Work task — Locate each row below that contains the word "wheel" and copy every such row in full.

Listed records —
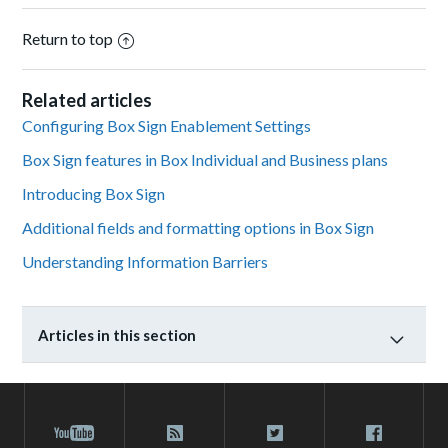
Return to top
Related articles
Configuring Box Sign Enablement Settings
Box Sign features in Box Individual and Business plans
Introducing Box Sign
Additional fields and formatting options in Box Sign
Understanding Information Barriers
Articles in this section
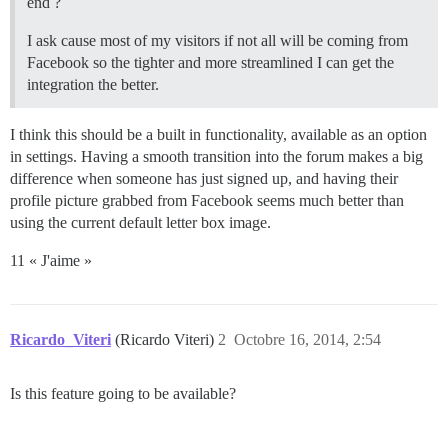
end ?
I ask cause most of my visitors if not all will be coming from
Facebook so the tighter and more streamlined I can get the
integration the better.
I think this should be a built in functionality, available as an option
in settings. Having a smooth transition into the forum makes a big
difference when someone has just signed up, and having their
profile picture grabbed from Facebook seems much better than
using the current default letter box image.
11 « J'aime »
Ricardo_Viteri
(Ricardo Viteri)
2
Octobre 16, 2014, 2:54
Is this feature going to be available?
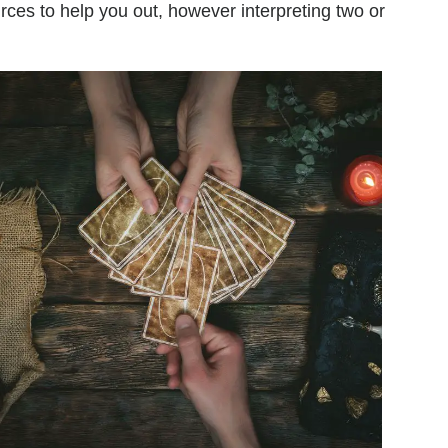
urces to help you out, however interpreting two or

==

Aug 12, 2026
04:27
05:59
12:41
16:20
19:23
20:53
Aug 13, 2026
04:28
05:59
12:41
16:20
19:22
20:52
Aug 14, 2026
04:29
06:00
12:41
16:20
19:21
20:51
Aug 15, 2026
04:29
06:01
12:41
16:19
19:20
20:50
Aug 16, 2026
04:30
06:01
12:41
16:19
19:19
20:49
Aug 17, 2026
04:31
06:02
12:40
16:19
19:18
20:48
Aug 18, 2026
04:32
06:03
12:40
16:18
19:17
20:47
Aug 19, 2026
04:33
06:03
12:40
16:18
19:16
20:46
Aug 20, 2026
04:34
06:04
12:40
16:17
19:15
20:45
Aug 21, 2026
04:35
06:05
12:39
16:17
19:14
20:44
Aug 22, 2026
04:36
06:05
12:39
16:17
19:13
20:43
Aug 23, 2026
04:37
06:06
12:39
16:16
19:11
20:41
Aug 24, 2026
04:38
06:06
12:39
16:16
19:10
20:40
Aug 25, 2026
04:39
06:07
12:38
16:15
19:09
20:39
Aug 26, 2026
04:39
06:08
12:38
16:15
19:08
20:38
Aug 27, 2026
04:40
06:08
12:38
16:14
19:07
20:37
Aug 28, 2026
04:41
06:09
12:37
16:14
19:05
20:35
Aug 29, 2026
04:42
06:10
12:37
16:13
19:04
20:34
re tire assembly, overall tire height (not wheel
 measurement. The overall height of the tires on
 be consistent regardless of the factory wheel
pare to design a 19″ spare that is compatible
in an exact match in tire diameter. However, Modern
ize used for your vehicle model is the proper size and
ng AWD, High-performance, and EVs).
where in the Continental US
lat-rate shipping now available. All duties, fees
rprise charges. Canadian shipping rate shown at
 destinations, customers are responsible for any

==

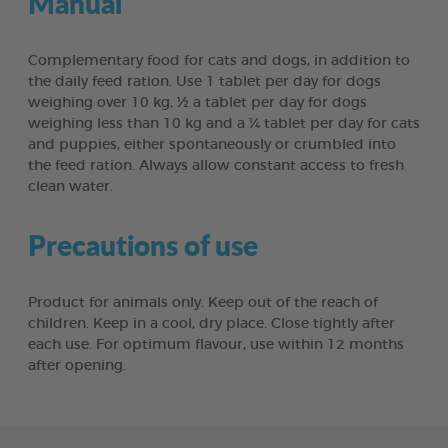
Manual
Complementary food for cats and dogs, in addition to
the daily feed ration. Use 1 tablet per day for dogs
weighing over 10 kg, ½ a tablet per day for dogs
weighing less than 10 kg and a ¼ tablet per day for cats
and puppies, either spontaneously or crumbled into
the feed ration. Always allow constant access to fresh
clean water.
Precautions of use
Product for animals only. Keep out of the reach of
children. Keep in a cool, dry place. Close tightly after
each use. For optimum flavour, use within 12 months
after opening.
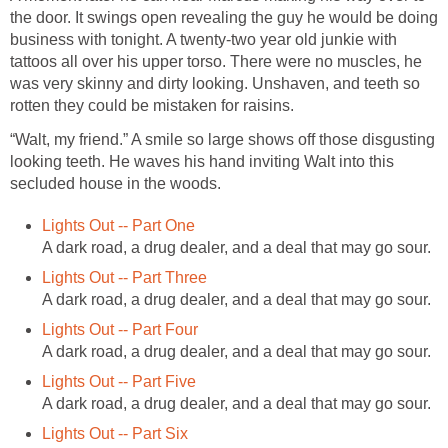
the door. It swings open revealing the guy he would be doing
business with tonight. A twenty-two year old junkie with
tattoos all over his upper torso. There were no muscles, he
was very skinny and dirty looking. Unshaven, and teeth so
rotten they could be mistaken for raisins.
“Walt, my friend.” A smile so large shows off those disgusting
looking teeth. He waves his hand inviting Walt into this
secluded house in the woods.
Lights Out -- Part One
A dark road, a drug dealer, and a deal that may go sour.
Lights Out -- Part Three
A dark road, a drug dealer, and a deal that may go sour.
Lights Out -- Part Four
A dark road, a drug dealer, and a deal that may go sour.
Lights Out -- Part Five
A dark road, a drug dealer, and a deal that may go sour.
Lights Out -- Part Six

Reply to the exercise —
re tire assembly, overall tire height (not wheel
 be consistent regardless of the factory wheel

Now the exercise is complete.